= MATERIAL TO PROCESS =
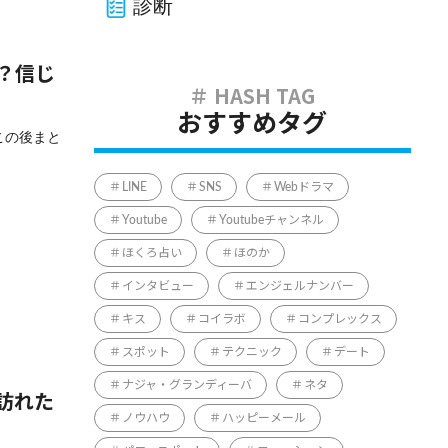
診断
？信じ
おすすめタグ
この後まと
LINE
SNS
Webドラマ
Youtube
Youtubeチャンネル
ほくろ占い
ほのか
インタビュー
エンジェルナンバー
キス
コイラボ
コンプレックス
スポット
テクニック
デート
ナジャ・グランディーバ
ネタ
訪れた
ノウハウ
ハッピーメール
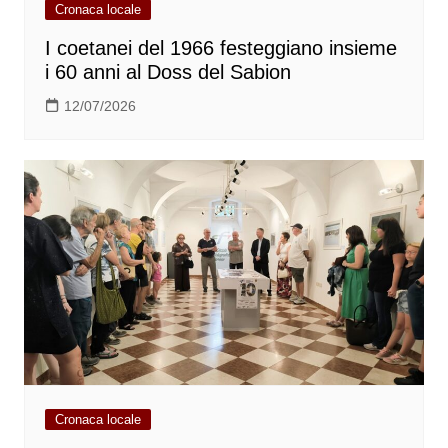
Cronaca locale
I coetanei del 1966 festeggiano insieme
i 60 anni al Doss del Sabion
12/07/2026
Cronaca locale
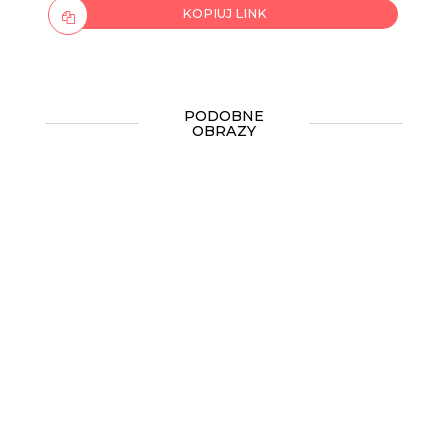
KOPIUJ LINK
PODOBNE
OBRAZY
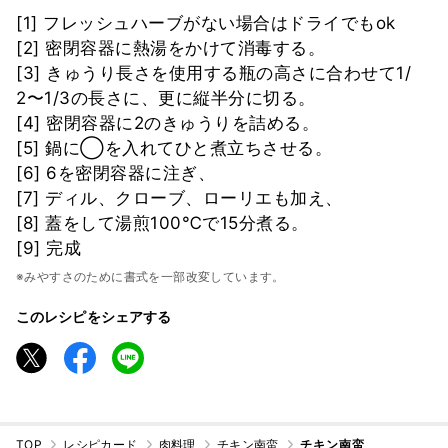
[1] フレッシュハーブがない場合はドライでもok
[2] 密閉容器に熱湯をかけて消毒する。
[3] きゅうり長さを使用する瓶の高さに合わせて1/
2〜1/3の長さに、更に縦半分に切る。
[4] 密閉容器に2のきゅうりを詰める。
[5] 鍋に◯を入れてひと煮立ちさせる。
[6] 6を密閉容器に注ぎ、
[7] ディル、クローブ、ローリエも加え、
[8] 蓋をして湯煎100℃で15分煮る。
[9] 完成
※みやすさのために書式を一部改変しています。
このレシピをシェアする
TOP
レシピカード
肉料理
チキン南蛮
チキン南蛮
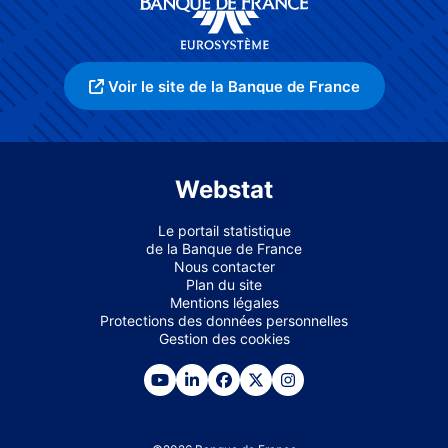
Voir le site de la Banque de France
Webstat
Le portail statistique
de la Banque de France
Nous contacter
Plan du site
Mentions légales
Protections des données personnelles
Gestion des cookies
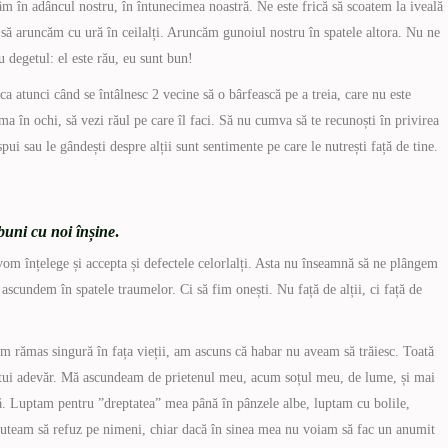
âm în adâncul nostru, în întunecimea noastră. Ne este frică să scoatem la iveală
 să aruncăm cu ură în ceilalți. Aruncăm gunoiul nostru în spatele altora. Nu ne
u degetul: el este rău, eu sunt bun!
 ca atunci când se întâlnesc 2 vecine să o bârfească pe a treia, care nu este
ctima în ochi, să vezi răul pe care îl faci. Să nu cumva să te recunoști în privirea
 spui sau le gândești despre alții sunt sentimente pe care le nutrești față de tine.
 buni cu noi înșine
.
vom înțelege și accepta și defectele celorlalți. Asta nu înseamnă să ne plângem
ascundem în spatele traumelor. Ci să fim onești. Nu față de alții, ci față de
am rămas singură în fața vieții, am ascuns că habar nu aveam să trăiesc. Toată
cestui adevăr. Mă ascundeam de prietenul meu, acum soțul meu, de lume, și mai
ilă. Luptam pentru ”dreptatea” mea până în pânzele albe, luptam cu bolile,
uteam să refuz pe nimeni, chiar dacă în sinea mea nu voiam să fac un anumit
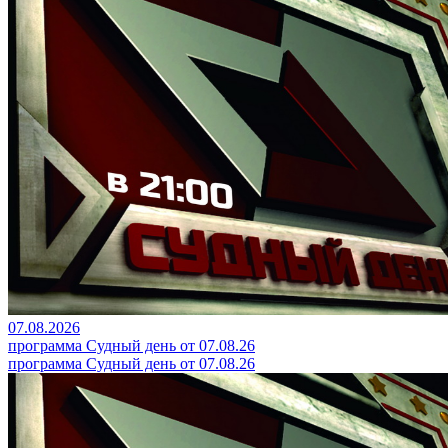
07.08.2026
программа Судный день от 07.08.26
программа Судный день от 07.08.26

= REQUIREMENT =
Whenever a line above has the word "site" in it, copy that line.

= EXERCISE OUTPUT =
Voir le site de la Banque de France
Plan du site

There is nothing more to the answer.